Other examples exist. Rachel (one of the patriarch Jacob's wives) is the name of the boat that rescues Ishmael at book's end. Finally, the metaphysical whale reminds Jewish and Christian readers of the biblical story of Jonah, who was tossed overboard by fellow sailors who considered him an object of ill fortune. Swallowed by a "big fish," according to the biblical text, he lived for a time in its belly before being returned to dry land through God's intervention. Seeking to flee from punishment, he only brought more suffering upon himself.
Historical references also enrich the novel. The ship Pequod is named for an extinct New England Indian tribe; thus the name suggests that the boat is doomed to destruction. Whaling was in fact a major industry, especially in New England: It supplied oil as an energy source, especially for lamps. Thus the whale does literally "shed light" on the universe. Whaling was also inherently expansionist and linked with the idea of manifest destiny, since it required Americans to sail round the world in search of whales (in fact, the present state of Hawaii came under American domination because it was used as the major refueling base for American whaling ships). The Pequod's crew members represent all races and various religions, suggesting the idea of America as a universal state of mind as well as a melting pot. Finally, Ahab embodies the tragic version of democratic American individualism. He asserts his dignity as an individual and dares to oppose the inexorable external forces of the universe.
The novel's epilogue tempers the tragic destruction of the ship. Throughout, Melville stresses the importance of friendship and the multicultural human community. After the ship sinks, Ishmael is saved by the engraved coffin made by his close friend, the heroic tattooed harpooner and Polynesian prince Queequeg. The coffin's primitive, mythological designs incorporate the history of the cosmos. Ishmael is rescued from death by an object of death. From death life emerges, in the end.
Moby-Dick has been called a "natural epic" -- a magnificent dramatization of the human spirit set in primitive nature -- because of its hunter myth, its initiation theme, its Edenic island symbolism, its positive treatment of pre-technological peoples, and its quest for rebirth. In setting humanity alone in nature, it is eminently American. The French writer and politician Alexis de Tocqueville had predicted, in the 1835 work Democracy in America, that this theme would arise in America as a result of its democracy:
The destinies of mankind, man himself taken aloof from his country and his age and standing in the presence of Nature and God, with his passions, his doubts, his rare propensities and inconceivable wretchedness, will become the chief, if not the sole, theme of (American) poetry.

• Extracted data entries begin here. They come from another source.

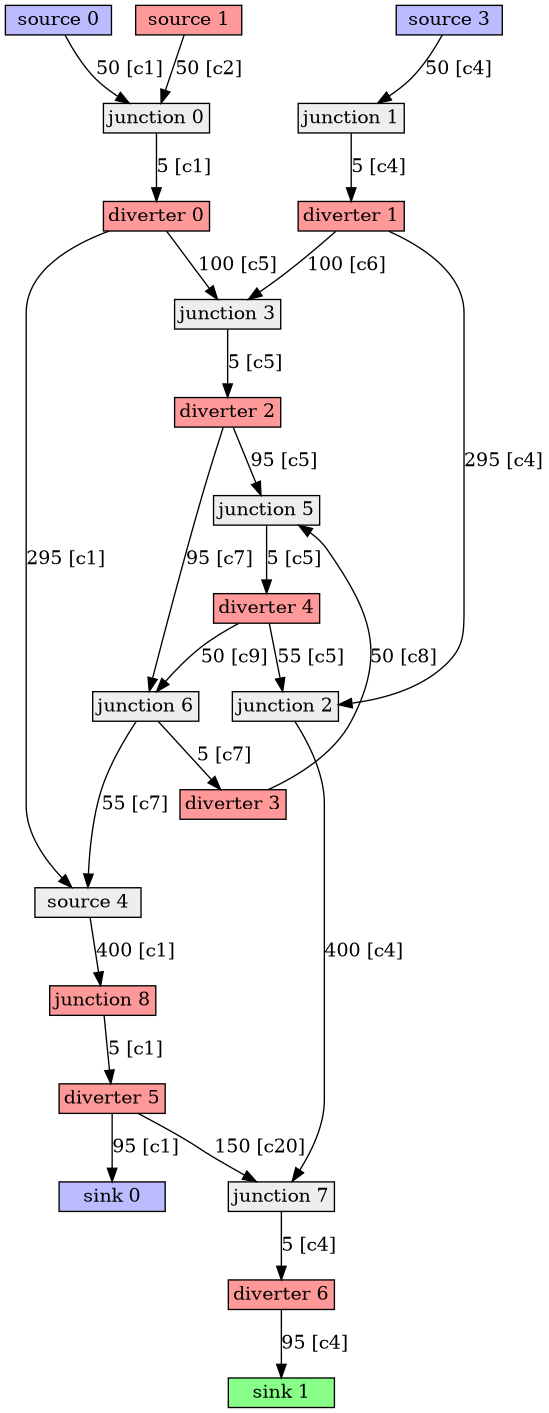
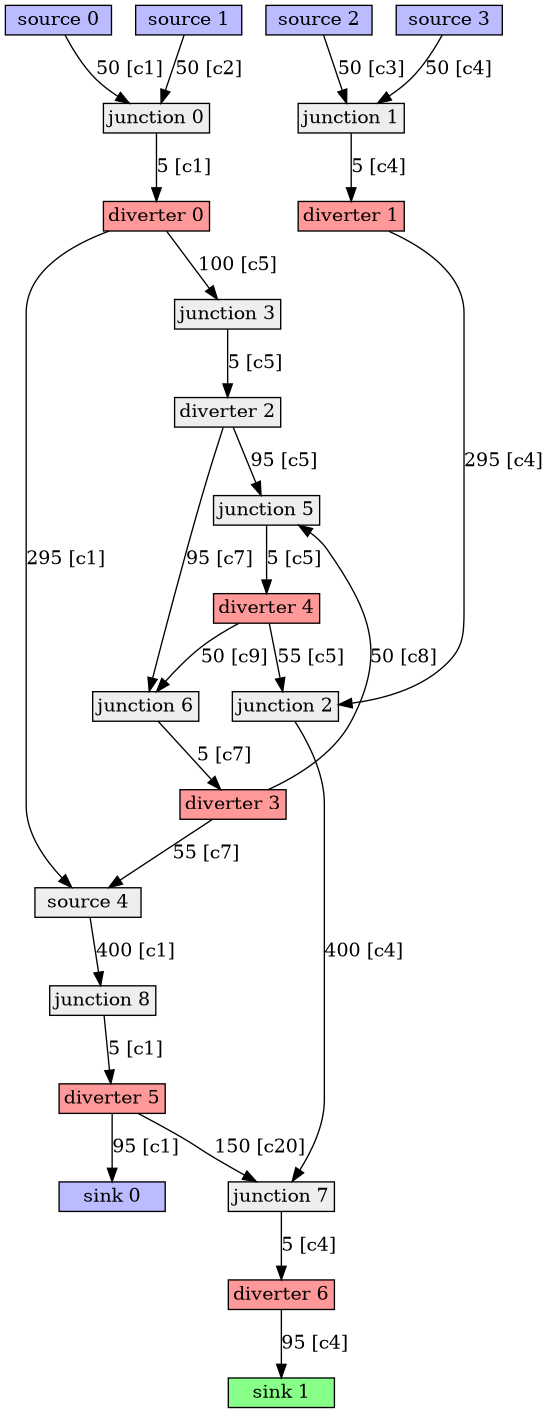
  strict digraph {
    node [fillcolor="#EEEEEE" fixedsize=true shape=box style=filled]
    n1 [fillcolor="#BBBBFF" height=0.3 label="source 0" width=1.1]
    n2 [height=0.3 label="junction 0" width=1.1]
    n3 [fillcolor="#FF9999" height=0.3 label="diverter 0" width=1.1]
    n4 [height=0.3 label="junction 3" width=1.1]
    n5 [height=0.3 label="source 4" width=1.1]
-   n6 [fillcolor="#FF9999" height=0.3 label="source 1" width=1.1]
+   n6 [fillcolor="#BBBBFF" height=0.3 label="source 1" width=1.1]
+   n7 [fillcolor="#BBBBFF" height=0.3 label="source 2" width=1.1]
    n8 [height=0.3 label="junction 1" width=1.1]
    n9 [fillcolor="#FF9999" height=0.3 label="diverter 1" width=1.1]
    n10 [height=0.3 label="junction 2" width=1.1]
    n11 [fillcolor="#BBBBFF" height=0.3 label="source 3" width=1.1]
-   n12 [fillcolor="#FF9999" height=0.3 label="diverter 2" width=1.1]
-   n13 [fillcolor="#FF9999" height=0.3 label="junction 8" width=1.1]
+   n12 [height=0.3 label="diverter 2" width=1.1]
+   n13 [height=0.3 label="junction 8" width=1.1]
    n14 [height=0.3 label="junction 5" width=1.1]
    n15 [height=0.3 label="junction 6" width=1.1]
    n16 [fillcolor="#FF9999" height=0.3 label="diverter 5" width=1.1]
    n17 [height=0.3 label="junction 7" width=1.1]
    n18 [fillcolor="#FF9999" height=0.3 label="diverter 6" width=1.1]
    n19 [fillcolor="#FF9999" height=0.3 label="diverter 4" width=1.1]
    n20 [fillcolor="#FF9999" height=0.3 label="diverter 3" width=1.1]
    n21 [fillcolor="#BBBBFF" height=0.3 label="sink 0" width=1.1]
    n22 [fillcolor="#88FF88" height=0.3 label="sink 1" width=1.1]
    n1 -> n2 [label="50 [c1]"]
    n2 -> n3 [label="5 [c1]"]
    n3 -> n4 [label="100 [c5]"]
    n3 -> n5 [label="295 [c1]"]
    n4 -> n12 [label="5 [c5]"]
    n5 -> n13 [label="400 [c1]"]
    n6 -> n2 [label="50 [c2]"]
+   n7 -> n8 [label="50 [c3]"]
    n8 -> n9 [label="5 [c4]"]
-   n9 -> n4 [label="100 [c6]"]
    n9 -> n10 [label="295 [c4]"]
    n10 -> n17 [label="400 [c4]"]
    n11 -> n8 [label="50 [c4]"]
    n12 -> n14 [label="95 [c5]"]
    n12 -> n15 [label="95 [c7]"]
    n13 -> n16 [label="5 [c1]"]
    n14 -> n19 [label="5 [c5]"]
    n15 -> n20 [label="5 [c7]"]
    n16 -> n17 [label="150 [c20]"]
    n16 -> n21 [label="95 [c1]"]
    n17 -> n18 [label="5 [c4]"]
    n18 -> n22 [label="95 [c4]"]
    n19 -> n10 [label="55 [c5]"]
    n19 -> n15 [label="50 [c9]"]
-   n15 -> n5 [label="55 [c7]"]
+   n20 -> n5 [label="55 [c7]"]
    n20 -> n14 [label="50 [c8]"]
  }
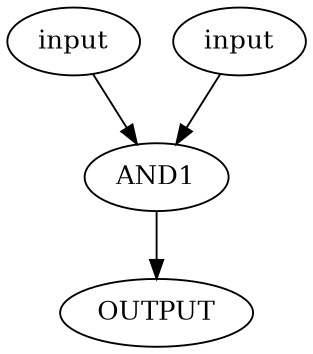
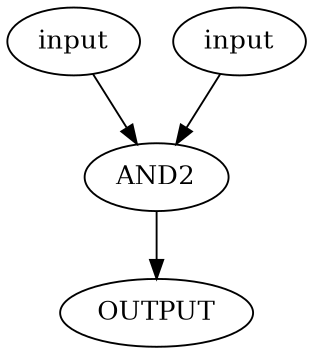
  digraph {
    n1 [label=input]
-   n2 [label=AND1]
+   n2 [label=AND2]
    n3 [label=input]
    n4 [label=OUTPUT]
    n1 -> n2
    n2 -> n4
    n3 -> n2
  }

Tocqueville reasons that, in a democracy, literature would dwell on "the hidden depths of the immaterial nature of man" rather than on mere appearances or superficial distinctions such as class and status. Certainly both Moby-Dick and Typee, like Adventures of Huckleberry Finn and Walden, fit this description. They are celebrations of nature and pastoral subversions of class-oriented, urban civilization.